Objet de la tâche:
Réécrivez sous forme de tableau Markdown les lignes situées entre celle qui contient « this 1061×1040 image. » et celle qui contient « [514, 505, 543, 638] StreetNumber: 2844 », toutes deux incluses, en laissant de côté les lignes vides. Le tableau aura deux colonnes : « N° » pour le numéro de rang et « Texte » pour la ligne.

Entrées d'un jeu de données:
■ ■ ■ ■ ■ ■ ■
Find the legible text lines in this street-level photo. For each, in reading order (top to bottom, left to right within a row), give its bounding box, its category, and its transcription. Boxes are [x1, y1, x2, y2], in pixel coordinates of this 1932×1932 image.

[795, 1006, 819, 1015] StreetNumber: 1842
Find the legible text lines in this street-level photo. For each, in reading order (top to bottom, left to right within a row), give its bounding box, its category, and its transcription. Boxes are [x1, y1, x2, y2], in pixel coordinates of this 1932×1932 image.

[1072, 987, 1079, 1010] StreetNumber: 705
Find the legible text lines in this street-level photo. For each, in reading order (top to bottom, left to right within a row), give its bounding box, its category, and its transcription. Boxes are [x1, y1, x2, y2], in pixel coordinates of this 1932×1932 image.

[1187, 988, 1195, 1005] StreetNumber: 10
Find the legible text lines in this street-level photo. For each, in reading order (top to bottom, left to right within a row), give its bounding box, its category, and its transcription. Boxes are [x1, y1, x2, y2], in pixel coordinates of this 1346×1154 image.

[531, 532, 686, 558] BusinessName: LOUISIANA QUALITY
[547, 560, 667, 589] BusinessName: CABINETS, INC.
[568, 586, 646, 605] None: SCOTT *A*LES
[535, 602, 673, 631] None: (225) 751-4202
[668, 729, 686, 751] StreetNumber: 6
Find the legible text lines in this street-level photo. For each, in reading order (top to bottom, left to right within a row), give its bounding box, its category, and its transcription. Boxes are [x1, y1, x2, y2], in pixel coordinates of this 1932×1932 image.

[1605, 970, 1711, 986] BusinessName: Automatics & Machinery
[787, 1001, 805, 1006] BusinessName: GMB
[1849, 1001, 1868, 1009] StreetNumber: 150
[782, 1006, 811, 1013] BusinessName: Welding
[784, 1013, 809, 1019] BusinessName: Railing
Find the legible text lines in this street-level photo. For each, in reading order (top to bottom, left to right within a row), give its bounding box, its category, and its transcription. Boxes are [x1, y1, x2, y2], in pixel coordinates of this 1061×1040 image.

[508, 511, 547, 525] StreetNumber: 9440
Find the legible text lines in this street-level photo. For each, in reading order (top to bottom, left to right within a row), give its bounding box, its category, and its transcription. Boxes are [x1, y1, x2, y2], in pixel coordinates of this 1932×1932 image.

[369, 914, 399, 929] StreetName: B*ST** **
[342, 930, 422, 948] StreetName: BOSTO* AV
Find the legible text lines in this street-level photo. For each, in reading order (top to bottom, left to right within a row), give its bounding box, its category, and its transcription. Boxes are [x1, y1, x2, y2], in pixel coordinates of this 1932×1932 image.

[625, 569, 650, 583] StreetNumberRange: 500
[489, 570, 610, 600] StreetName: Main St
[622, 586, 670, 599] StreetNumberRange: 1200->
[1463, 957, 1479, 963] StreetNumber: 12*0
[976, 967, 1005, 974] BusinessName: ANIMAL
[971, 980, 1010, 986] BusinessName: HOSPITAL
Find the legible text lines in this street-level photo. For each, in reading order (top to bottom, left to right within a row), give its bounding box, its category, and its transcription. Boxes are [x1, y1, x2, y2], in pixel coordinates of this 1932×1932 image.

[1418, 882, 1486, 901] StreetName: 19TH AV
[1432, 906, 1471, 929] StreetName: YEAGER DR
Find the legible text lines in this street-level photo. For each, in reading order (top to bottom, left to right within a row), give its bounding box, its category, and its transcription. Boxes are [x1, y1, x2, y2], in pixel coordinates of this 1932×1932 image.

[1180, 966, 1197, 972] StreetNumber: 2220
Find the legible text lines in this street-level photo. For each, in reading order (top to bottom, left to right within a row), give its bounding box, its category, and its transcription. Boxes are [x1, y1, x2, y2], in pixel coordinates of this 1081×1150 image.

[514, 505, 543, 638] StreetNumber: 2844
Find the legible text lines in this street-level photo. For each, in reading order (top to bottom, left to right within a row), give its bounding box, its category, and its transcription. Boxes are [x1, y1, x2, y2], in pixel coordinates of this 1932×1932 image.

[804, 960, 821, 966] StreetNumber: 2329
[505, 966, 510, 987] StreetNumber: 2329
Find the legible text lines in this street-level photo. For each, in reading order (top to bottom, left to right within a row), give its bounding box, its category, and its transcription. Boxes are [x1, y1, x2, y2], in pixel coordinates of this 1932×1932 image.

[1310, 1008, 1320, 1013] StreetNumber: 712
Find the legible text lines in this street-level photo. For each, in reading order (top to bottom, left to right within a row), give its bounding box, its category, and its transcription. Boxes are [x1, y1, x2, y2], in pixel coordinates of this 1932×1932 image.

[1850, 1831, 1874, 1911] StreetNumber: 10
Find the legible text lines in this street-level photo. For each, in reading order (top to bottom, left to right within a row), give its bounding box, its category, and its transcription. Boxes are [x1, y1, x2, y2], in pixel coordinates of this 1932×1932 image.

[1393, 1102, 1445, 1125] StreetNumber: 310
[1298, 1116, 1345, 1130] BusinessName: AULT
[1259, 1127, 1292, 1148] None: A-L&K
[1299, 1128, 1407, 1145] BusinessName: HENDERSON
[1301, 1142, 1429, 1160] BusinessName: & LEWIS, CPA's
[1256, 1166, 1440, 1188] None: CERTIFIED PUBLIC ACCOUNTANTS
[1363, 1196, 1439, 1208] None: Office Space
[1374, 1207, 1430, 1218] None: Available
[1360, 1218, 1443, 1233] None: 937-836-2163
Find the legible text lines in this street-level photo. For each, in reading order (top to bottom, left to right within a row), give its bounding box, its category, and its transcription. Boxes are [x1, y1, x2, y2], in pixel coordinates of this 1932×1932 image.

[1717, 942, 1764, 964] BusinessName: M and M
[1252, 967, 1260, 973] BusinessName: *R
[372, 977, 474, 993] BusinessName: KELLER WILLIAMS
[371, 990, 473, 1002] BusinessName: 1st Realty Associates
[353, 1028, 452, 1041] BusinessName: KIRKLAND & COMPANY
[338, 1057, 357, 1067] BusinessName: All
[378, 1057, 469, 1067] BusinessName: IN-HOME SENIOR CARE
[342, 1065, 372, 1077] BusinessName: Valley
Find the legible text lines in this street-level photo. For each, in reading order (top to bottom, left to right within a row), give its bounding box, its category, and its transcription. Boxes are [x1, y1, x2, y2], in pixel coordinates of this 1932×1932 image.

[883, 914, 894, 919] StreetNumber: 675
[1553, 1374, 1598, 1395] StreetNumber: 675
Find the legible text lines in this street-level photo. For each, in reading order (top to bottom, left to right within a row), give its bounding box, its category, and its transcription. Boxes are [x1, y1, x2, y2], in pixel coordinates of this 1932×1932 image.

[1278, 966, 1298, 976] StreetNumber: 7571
■ ■ ■ ■ ■ ■ ■
Résultat ci-dessous:
| N° | Texte |
|---|---|
| 1 | Find the legible text lines in this street-level photo. For each, in reading order (top to bottom, left to right within a row), give its bounding box, its category, and its transcription. Boxes are [x1, y1, x2, y2], in pixel coordinates of this 1061×1040 image. |
| 2 | [508, 511, 547, 525] StreetNumber: 9440 |
| 3 | Find the legible text lines in this street-level photo. For each, in reading order (top to bottom, left to right within a row), give its bounding box, its category, and its transcription. Boxes are [x1, y1, x2, y2], in pixel coordinates of this 1932×1932 image. |
| 4 | [369, 914, 399, 929] StreetName: B*ST** ** |
| 5 | [342, 930, 422, 948] StreetName: BOSTO* AV |
| 6 | Find the legible text lines in this street-level photo. For each, in reading order (top to bottom, left to right within a row), give its bounding box, its category, and its transcription. Boxes are [x1, y1, x2, y2], in pixel coordinates of this 1932×1932 image. |
| 7 | [625, 569, 650, 583] StreetNumberRange: 500 |
| 8 | [489, 570, 610, 600] StreetName: Main St |
| 9 | [622, 586, 670, 599] StreetNumberRange: 1200-> |
| 10 | [1463, 957, 1479, 963] StreetNumber: 12*0 |
| 11 | [976, 967, 1005, 974] BusinessName: ANIMAL |
| 12 | [971, 980, 1010, 986] BusinessName: HOSPITAL |
| 13 | Find the legible text lines in this street-level photo. For each, in reading order (top to bottom, left to right within a row), give its bounding box, its category, and its transcription. Boxes are [x1, y1, x2, y2], in pixel coordinates of this 1932×1932 image. |
| 14 | [1418, 882, 1486, 901] StreetName: 19TH AV |
| 15 | [1432, 906, 1471, 929] StreetName: YEAGER DR |
| 16 | Find the legible text lines in this street-level photo. For each, in reading order (top to bottom, left to right within a row), give its bounding box, its category, and its transcription. Boxes are [x1, y1, x2, y2], in pixel coordinates of this 1932×1932 image. |
| 17 | [1180, 966, 1197, 972] StreetNumber: 2220 |
| 18 | Find the legible text lines in this street-level photo. For each, in reading order (top to bottom, left to right within a row), give its bounding box, its category, and its transcription. Boxes are [x1, y1, x2, y2], in pixel coordinates of this 1081×1150 image. |
| 19 | [514, 505, 543, 638] StreetNumber: 2844 |